In der Verfassung fehlte die Ausgestaltung des Justizwesens, d. h. die Installierung von Gerichten, Richtern, Staatsanwälten, Verteidigern usw. Auch von einem gleichen Wahlrecht war nicht die Rede. Vielmehr wurde ein Dreiklassenwahlrecht eingeführt, das die Arbeiter vor den Bauern bevorzugte und die »kapitalistischen Klassen« von allen partizipatorischen Rechten ausschloss. Demnach besaßen kein aktives und passives Wahlrecht unter anderem die Händler und Personen, die von Einkünften ihres Vermögens lebten oder Lohnarbeiter beschäftigten, Mönche und Geistliche, verurteilte Verbrecher, Agenten der zarischen Polizei. Arbeit wurde zur Pflicht aller Bürger erklärt. Eine allgemeine Wehrpflicht wurde eingeführt und die Bildung einer sozialistischen Roten Armee der Arbeiter und Bauern angeordnet, wobei nur den Werktätigen das »Ehrenrecht« zustand, die »Revolution mit der Waffe in der Hand zu schützen«. Hingegen wären die besitzenden Klassen im Interesse der »Sicherung der vollen Macht der werktätigen Massen« völlig zu entwaffnen. Auf der Basis ihres revolutionären Selbstverständnisses verzichtete die sowjetrussische Verfassung von 1918 und die erste gesamtsowjetische Verfassung von 1924 ganz darauf, bürgerliche Individualrechte als Grundrechte aufzunehmen.
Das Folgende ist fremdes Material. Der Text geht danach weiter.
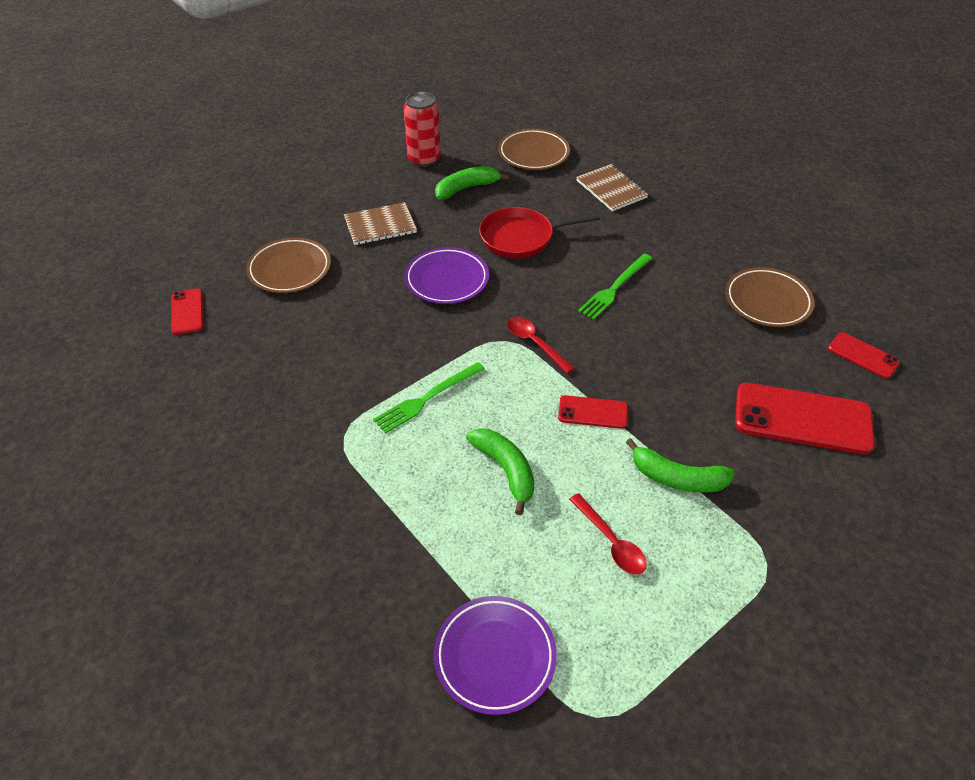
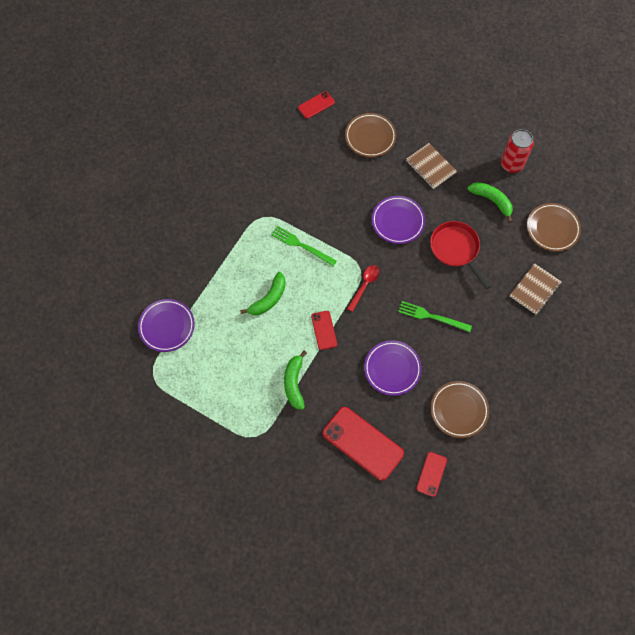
camera: 70 degrees right, 20 degrees up
red spoon [569,493,647,575] -> none
red phone [735,383,875,455] -> red phone turned 45 degrees counterclockwise [322,407,404,481]
none -> purple plate [364,340,422,396]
Damit unterschieden sie sich deutlich von den Vorstellungen freiheitlicher Gesellschaften. Das Verständnis für die Notwendigkeit von Grundrechten als subjektive Rechte, die von den staatlichen Organen nicht angetastet werden dürfen, fehlte in der Sowjetunion, denn die Regierung ging davon aus, sie vertrete ohnehin die Rechte ihrer Bürger. Die Grundsätze dieser Verfassung nahmen alle künftigen Verfassungen der UdSSR auf.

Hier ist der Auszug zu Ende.